General Merchandise/HBC

RadioShack Files for Bankruptcy

Electronics "convenience store" struggled with adapting to changing retail landscape

FORT WORTH, Texas -- Struggling consumer electronics chain RadioShack has filed for Chapter 11 bankruptcy protection, reported the Associated Press. It plans to sell 1,500 to 2,400 stores to its largest shareholder, Standard General, and has filed a motion to proceed with closing the remainder of its 4,000 U.S. stores.

Radio Shack RadioShack (CSP Daily News / Convenience Stores / Gas Stations)

Wireless carrier Sprint Corp. has a deal with Standard General to open mini-shops in as many as 1,750 of the RadioShack stores Standard General is buying. Sprint would occupy about one-third of the retail space in each RadioShack location, and Sprint employees would sell mobile devices and plans.

Sprint would be the primary brand on those RadioShack storefronts and in the chain's marketing materials.

Sprint has more than 1,100 company-owned retail stores, which would more than double if the transaction is approved. It is expected to be finalized in the coming months. But other parties could bid for RadioShack's stores in the bankruptcy process.

The Fort Worth, Texas, company also is having discussions to sell all of its remaining assets overseas.

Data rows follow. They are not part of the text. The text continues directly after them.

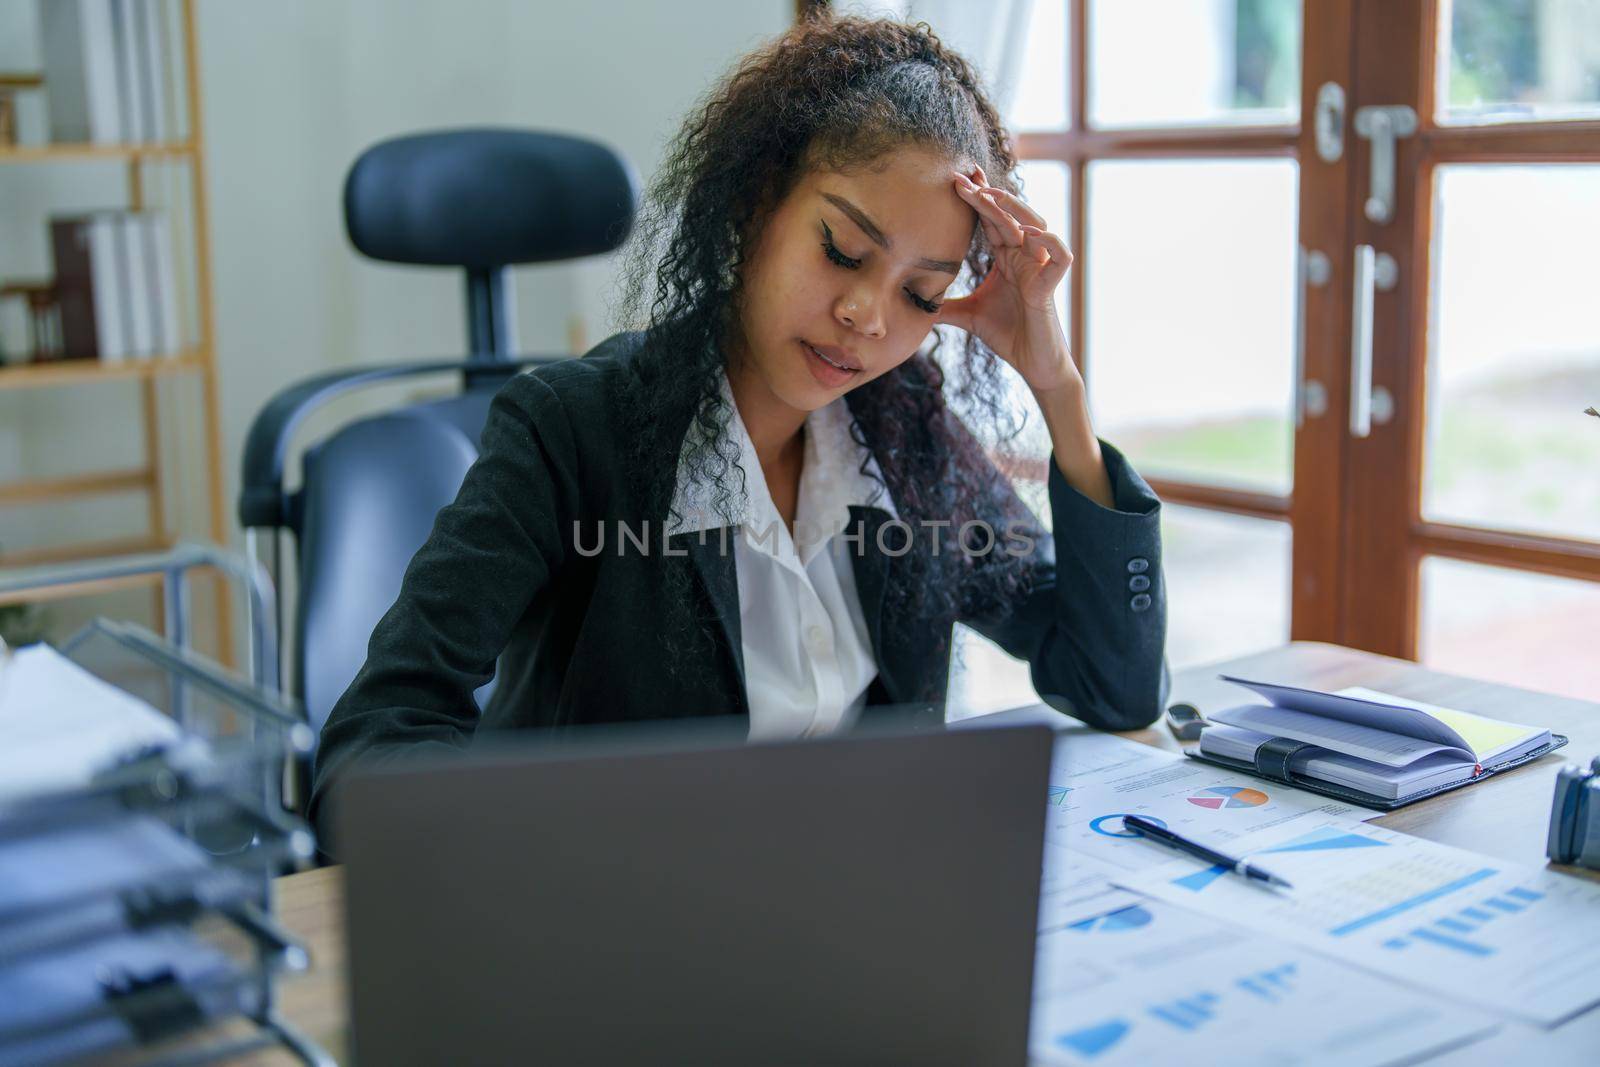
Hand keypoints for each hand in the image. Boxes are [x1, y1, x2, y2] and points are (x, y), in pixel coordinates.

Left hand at [938, 167, 1079, 395]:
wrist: (1033, 364)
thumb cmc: (1008, 335)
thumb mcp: (968, 316)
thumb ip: (945, 307)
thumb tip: (915, 304)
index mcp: (1006, 257)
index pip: (992, 219)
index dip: (978, 198)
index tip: (956, 180)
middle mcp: (1025, 256)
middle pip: (1009, 216)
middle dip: (987, 195)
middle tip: (962, 180)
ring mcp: (1039, 269)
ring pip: (1036, 226)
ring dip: (1014, 209)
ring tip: (990, 196)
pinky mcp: (1050, 287)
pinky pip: (1061, 257)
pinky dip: (1049, 243)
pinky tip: (1028, 234)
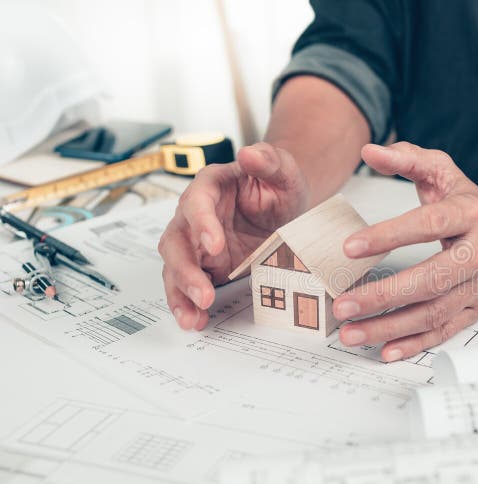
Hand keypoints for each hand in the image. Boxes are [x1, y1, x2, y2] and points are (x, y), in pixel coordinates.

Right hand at [159, 142, 308, 329]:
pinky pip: (188, 284)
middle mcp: (196, 214)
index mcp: (211, 185)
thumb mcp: (283, 169)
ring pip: (175, 266)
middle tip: (203, 293)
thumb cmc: (279, 183)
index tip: (213, 246)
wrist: (286, 204)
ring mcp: (196, 242)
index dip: (201, 224)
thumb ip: (268, 160)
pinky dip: (187, 303)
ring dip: (180, 293)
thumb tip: (249, 153)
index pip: (196, 202)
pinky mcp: (205, 264)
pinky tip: (194, 320)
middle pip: (176, 240)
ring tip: (192, 317)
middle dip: (185, 269)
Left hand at [334, 142, 477, 360]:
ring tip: (350, 330)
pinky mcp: (476, 310)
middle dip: (383, 295)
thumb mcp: (443, 171)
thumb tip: (371, 152)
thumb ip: (407, 158)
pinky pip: (445, 332)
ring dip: (390, 326)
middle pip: (431, 279)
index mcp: (470, 214)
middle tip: (343, 304)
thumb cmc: (471, 205)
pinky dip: (414, 343)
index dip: (389, 236)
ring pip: (435, 312)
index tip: (349, 247)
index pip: (428, 225)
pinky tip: (385, 349)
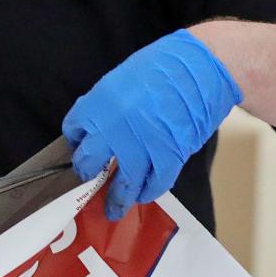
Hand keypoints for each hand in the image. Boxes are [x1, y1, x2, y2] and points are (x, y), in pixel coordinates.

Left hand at [63, 29, 242, 221]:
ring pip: (120, 184)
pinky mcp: (167, 158)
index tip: (81, 144)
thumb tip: (96, 127)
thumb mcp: (121, 78)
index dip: (76, 139)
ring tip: (113, 211)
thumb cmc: (163, 65)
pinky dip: (147, 192)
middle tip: (93, 174)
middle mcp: (113, 129)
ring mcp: (140, 147)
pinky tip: (143, 195)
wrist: (202, 65)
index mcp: (99, 104)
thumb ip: (105, 105)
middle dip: (88, 170)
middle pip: (87, 162)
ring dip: (116, 200)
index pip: (73, 129)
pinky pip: (153, 185)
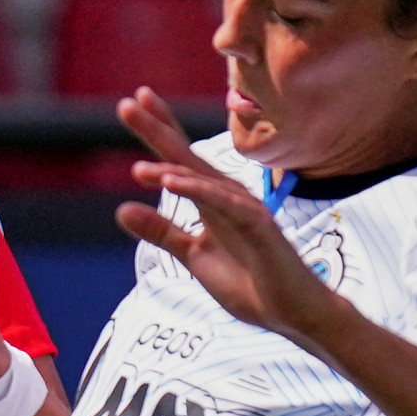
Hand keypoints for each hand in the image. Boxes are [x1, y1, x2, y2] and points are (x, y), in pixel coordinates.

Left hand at [114, 87, 336, 346]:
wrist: (295, 313)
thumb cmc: (252, 283)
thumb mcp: (195, 257)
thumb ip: (162, 233)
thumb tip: (121, 209)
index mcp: (212, 201)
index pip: (180, 160)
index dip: (160, 130)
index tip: (134, 102)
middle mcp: (228, 197)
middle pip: (188, 157)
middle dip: (159, 130)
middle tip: (129, 102)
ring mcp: (245, 209)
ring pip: (202, 179)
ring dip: (171, 166)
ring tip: (136, 164)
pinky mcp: (259, 227)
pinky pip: (224, 204)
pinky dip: (197, 191)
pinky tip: (170, 182)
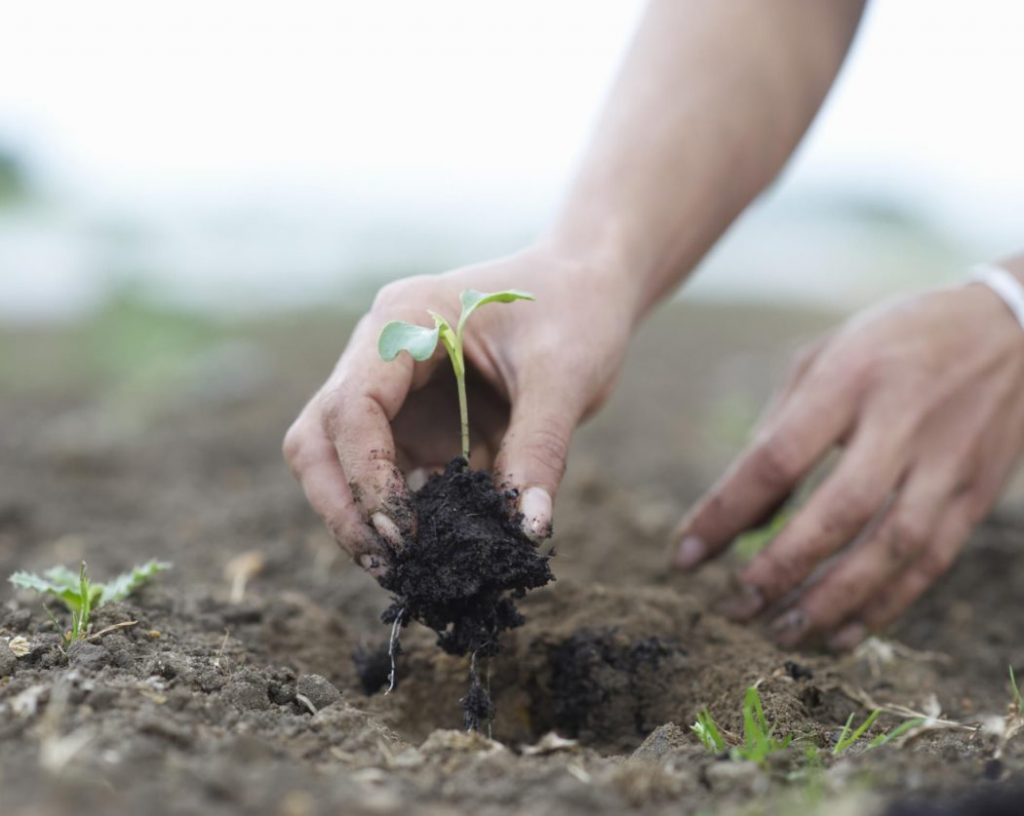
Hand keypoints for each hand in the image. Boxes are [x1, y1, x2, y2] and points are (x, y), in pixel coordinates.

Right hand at [283, 246, 634, 574]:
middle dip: (342, 506)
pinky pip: (392, 470)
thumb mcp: (566, 376)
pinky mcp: (416, 416)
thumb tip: (525, 531)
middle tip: (389, 565)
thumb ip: (540, 449)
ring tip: (413, 568)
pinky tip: (442, 543)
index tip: (405, 534)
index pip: (351, 407)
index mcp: (404, 320)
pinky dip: (407, 508)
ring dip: (367, 515)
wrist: (587, 284)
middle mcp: (380, 352)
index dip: (367, 477)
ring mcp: (394, 387)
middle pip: (320, 437)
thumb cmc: (576, 309)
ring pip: (341, 460)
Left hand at [672, 282, 1023, 648]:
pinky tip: (840, 634)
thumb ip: (777, 431)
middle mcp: (903, 422)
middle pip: (839, 511)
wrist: (1015, 327)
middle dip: (781, 568)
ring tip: (781, 634)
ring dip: (832, 601)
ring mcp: (948, 463)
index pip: (778, 458)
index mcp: (849, 379)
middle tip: (734, 608)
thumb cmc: (894, 341)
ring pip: (891, 549)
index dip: (726, 513)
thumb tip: (743, 517)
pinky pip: (931, 562)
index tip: (685, 556)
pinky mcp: (977, 494)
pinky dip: (885, 605)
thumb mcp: (824, 358)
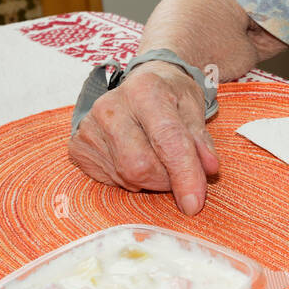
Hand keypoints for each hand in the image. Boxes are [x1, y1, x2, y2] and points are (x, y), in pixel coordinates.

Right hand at [67, 60, 218, 214]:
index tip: (194, 204)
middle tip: (177, 169)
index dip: (185, 174)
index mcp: (145, 90)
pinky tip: (135, 156)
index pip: (167, 139)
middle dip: (167, 179)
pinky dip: (130, 179)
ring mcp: (89, 127)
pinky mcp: (78, 147)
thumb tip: (209, 168)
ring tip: (156, 156)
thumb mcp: (194, 107)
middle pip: (141, 166)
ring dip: (151, 179)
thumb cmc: (171, 96)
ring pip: (126, 177)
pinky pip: (110, 181)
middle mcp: (111, 106)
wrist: (141, 83)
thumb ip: (201, 139)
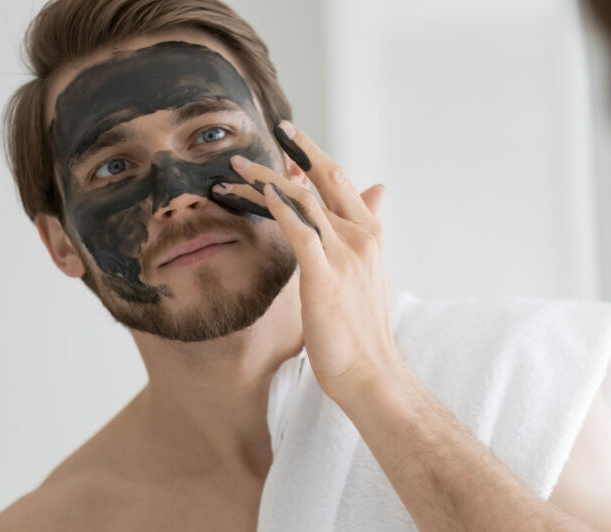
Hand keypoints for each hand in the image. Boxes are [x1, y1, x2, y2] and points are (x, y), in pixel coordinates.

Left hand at [215, 120, 404, 404]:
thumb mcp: (365, 274)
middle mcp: (360, 236)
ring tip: (236, 170)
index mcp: (370, 234)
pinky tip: (260, 194)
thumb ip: (362, 233)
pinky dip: (279, 207)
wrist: (371, 372)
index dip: (314, 156)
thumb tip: (374, 194)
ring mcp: (345, 253)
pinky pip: (300, 230)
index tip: (289, 136)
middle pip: (327, 178)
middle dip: (298, 150)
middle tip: (271, 130)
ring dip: (267, 179)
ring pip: (304, 200)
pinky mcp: (325, 274)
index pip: (341, 182)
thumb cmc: (361, 330)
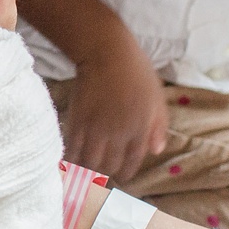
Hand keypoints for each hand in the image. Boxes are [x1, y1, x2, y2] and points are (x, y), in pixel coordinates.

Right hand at [63, 34, 168, 180]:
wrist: (107, 52)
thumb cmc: (135, 70)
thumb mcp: (157, 97)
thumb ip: (159, 126)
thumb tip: (157, 151)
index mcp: (141, 129)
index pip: (133, 161)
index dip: (127, 172)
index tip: (123, 176)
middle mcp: (120, 134)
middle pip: (110, 165)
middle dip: (107, 172)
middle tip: (102, 173)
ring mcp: (97, 130)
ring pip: (91, 162)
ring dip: (89, 169)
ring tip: (85, 170)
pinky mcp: (78, 122)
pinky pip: (73, 150)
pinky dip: (71, 159)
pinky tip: (70, 161)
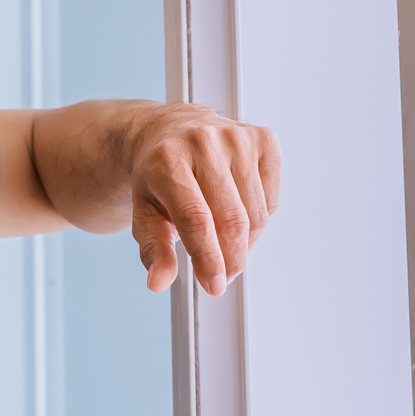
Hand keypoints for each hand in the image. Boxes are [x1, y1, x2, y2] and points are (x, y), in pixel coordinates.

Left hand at [119, 103, 279, 295]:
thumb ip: (152, 247)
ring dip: (245, 244)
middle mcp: (203, 142)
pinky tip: (237, 213)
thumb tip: (158, 282)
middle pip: (231, 220)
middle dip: (230, 259)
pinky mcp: (263, 139)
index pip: (195, 218)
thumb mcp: (143, 210)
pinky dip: (259, 219)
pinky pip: (271, 199)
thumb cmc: (157, 174)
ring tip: (225, 245)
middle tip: (221, 276)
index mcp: (166, 160)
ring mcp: (237, 137)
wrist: (168, 130)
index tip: (214, 286)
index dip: (208, 257)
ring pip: (256, 214)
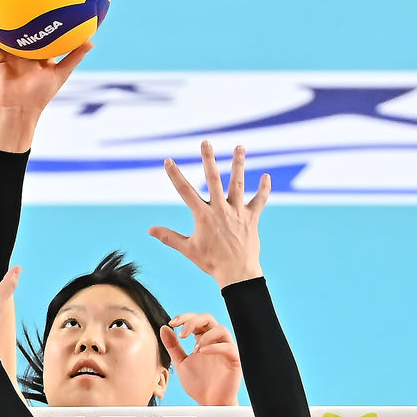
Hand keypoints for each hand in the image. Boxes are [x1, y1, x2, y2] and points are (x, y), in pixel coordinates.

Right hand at [0, 21, 91, 150]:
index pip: (42, 31)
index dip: (44, 17)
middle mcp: (23, 49)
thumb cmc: (41, 94)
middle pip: (21, 26)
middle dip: (20, 9)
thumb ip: (74, 57)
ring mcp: (8, 52)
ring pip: (2, 30)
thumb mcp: (60, 73)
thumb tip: (91, 41)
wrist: (20, 107)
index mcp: (38, 52)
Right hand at [149, 142, 269, 288]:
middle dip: (208, 159)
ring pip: (238, 184)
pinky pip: (259, 200)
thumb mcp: (188, 249)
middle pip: (213, 179)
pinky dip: (263, 189)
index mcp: (203, 216)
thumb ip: (169, 237)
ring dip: (238, 164)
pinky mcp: (252, 218)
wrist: (237, 274)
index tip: (168, 160)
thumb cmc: (211, 262)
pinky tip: (266, 176)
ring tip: (239, 147)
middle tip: (205, 142)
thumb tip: (150, 230)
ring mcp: (238, 212)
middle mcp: (220, 210)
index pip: (185, 191)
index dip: (175, 175)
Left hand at [160, 313, 241, 406]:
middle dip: (193, 322)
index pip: (196, 320)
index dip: (185, 317)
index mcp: (203, 339)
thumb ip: (173, 346)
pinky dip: (214, 347)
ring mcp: (226, 349)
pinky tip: (201, 353)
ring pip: (221, 329)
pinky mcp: (234, 360)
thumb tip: (164, 328)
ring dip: (205, 336)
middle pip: (208, 318)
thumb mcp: (180, 363)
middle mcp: (215, 341)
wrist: (209, 404)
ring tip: (194, 350)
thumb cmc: (198, 384)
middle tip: (181, 334)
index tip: (172, 324)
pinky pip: (228, 347)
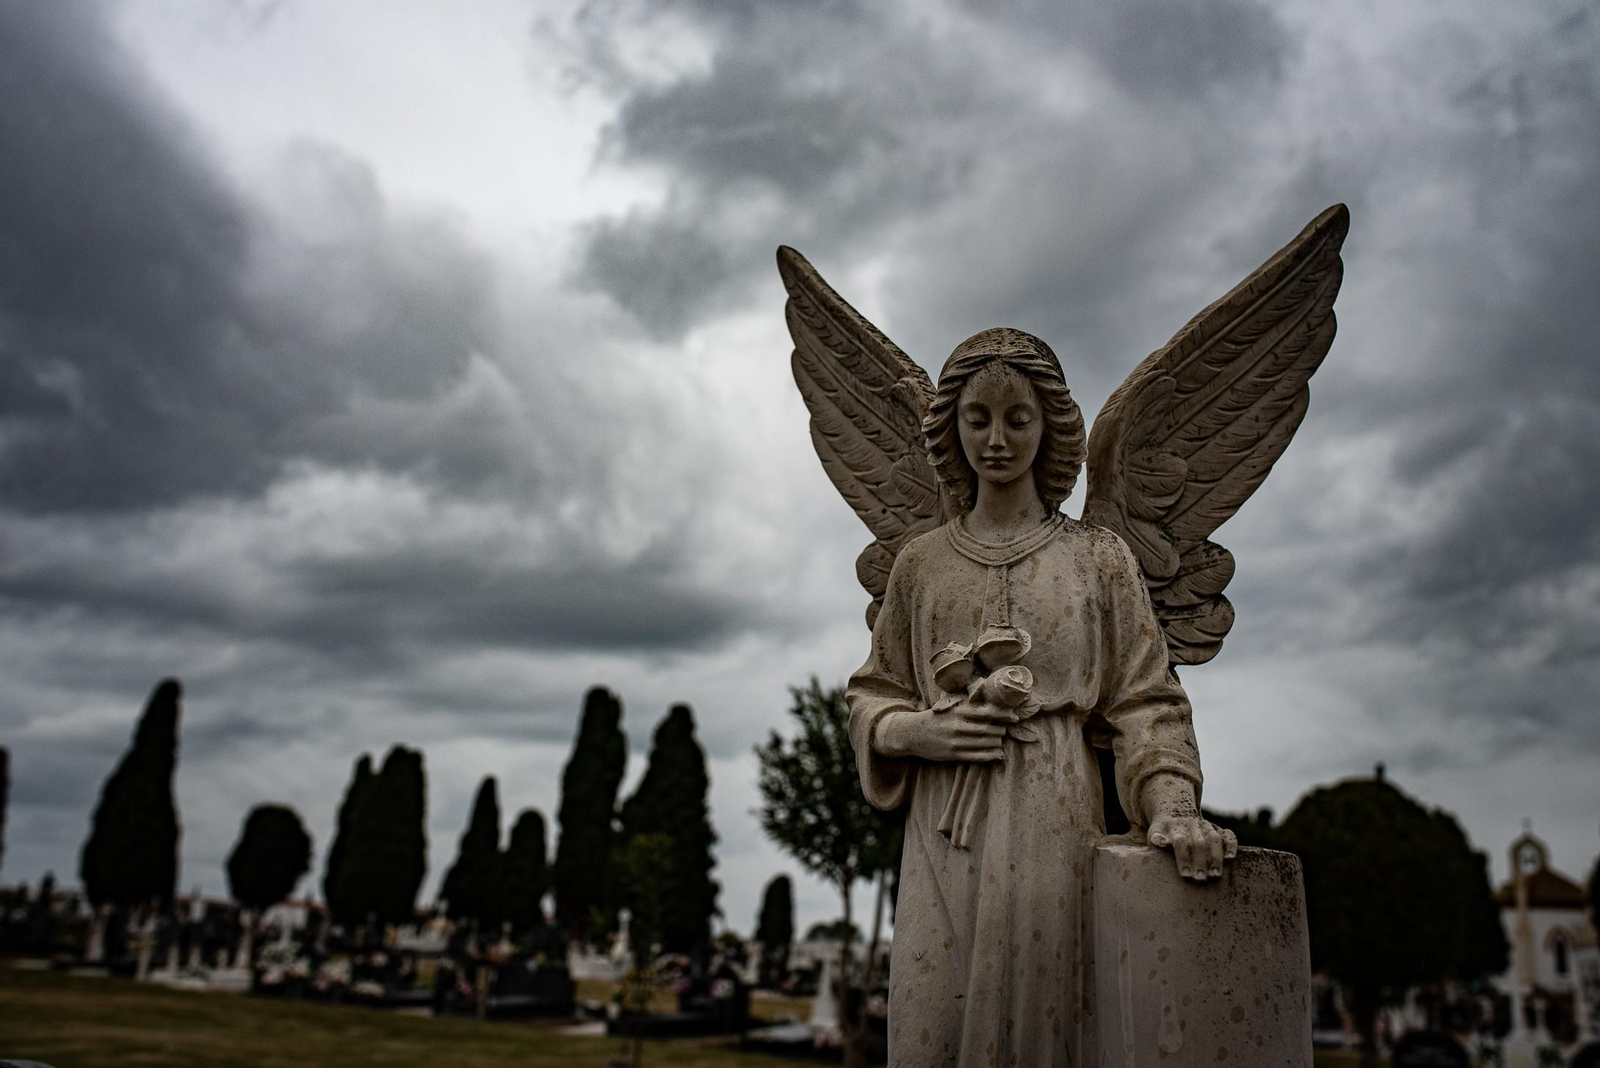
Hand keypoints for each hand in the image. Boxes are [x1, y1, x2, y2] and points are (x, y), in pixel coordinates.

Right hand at [874, 701, 1015, 762]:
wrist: (912, 733)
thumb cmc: (935, 718)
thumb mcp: (949, 707)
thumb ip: (968, 707)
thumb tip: (991, 709)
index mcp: (958, 711)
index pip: (987, 712)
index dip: (1003, 715)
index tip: (1014, 717)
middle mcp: (959, 726)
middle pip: (989, 729)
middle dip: (1001, 730)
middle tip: (1006, 730)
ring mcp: (956, 741)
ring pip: (985, 743)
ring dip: (997, 743)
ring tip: (1001, 741)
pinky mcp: (953, 754)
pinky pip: (977, 756)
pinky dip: (990, 756)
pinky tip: (998, 754)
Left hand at [1140, 772, 1236, 881]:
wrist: (1175, 814)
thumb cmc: (1164, 831)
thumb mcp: (1155, 832)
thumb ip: (1156, 838)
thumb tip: (1160, 842)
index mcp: (1176, 828)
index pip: (1181, 841)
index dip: (1183, 857)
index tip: (1184, 873)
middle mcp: (1193, 826)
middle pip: (1199, 842)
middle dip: (1200, 861)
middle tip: (1199, 877)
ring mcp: (1206, 826)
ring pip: (1214, 839)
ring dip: (1216, 856)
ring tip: (1215, 873)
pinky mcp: (1218, 829)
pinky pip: (1228, 834)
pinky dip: (1231, 844)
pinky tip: (1230, 857)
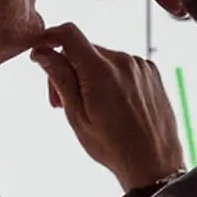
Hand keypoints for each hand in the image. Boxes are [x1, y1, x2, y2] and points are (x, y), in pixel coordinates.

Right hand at [31, 22, 185, 190]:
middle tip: (62, 102)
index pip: (69, 34)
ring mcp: (140, 65)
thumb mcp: (76, 115)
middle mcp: (123, 61)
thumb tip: (42, 51)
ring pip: (103, 58)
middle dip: (68, 69)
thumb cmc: (113, 146)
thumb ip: (59, 77)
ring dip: (90, 75)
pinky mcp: (152, 72)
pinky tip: (113, 104)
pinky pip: (122, 65)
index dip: (50, 38)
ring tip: (92, 108)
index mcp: (101, 71)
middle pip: (84, 50)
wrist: (154, 163)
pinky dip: (112, 77)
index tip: (42, 52)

Much like the convenience store and gas station industries, the electronics chain has been tasked over the years with adapting to changing consumer habits and new technologies. RadioShack Corp., which was founded in Boston in 1921, started as a distributor of mail-order ship radios, ham radios and parts. It introduced one of the first mass-market personal computers and used to be the go-to stop for consumers' home electronics needs. But it struggled as shoppers increasingly shifted to making purchases online and growth in its wireless business slowed. It has suffered years of losses.

RadioShack worked hard on its turnaround efforts, hiring Walgreen Co. executive Joe Magnacca as its CEO and former Treasury Department adviser Harry J. Wilson as chief revitalization officer. The company, which has not turned a profit since 2011, employs about 27,500 people worldwide, according to the news agency, citing its last annual report filed with the U.S. Securities & Exchange Commission (SEC).

It is seeking court approval to keep paying employees and honor customer programs and keep operating as it restructures.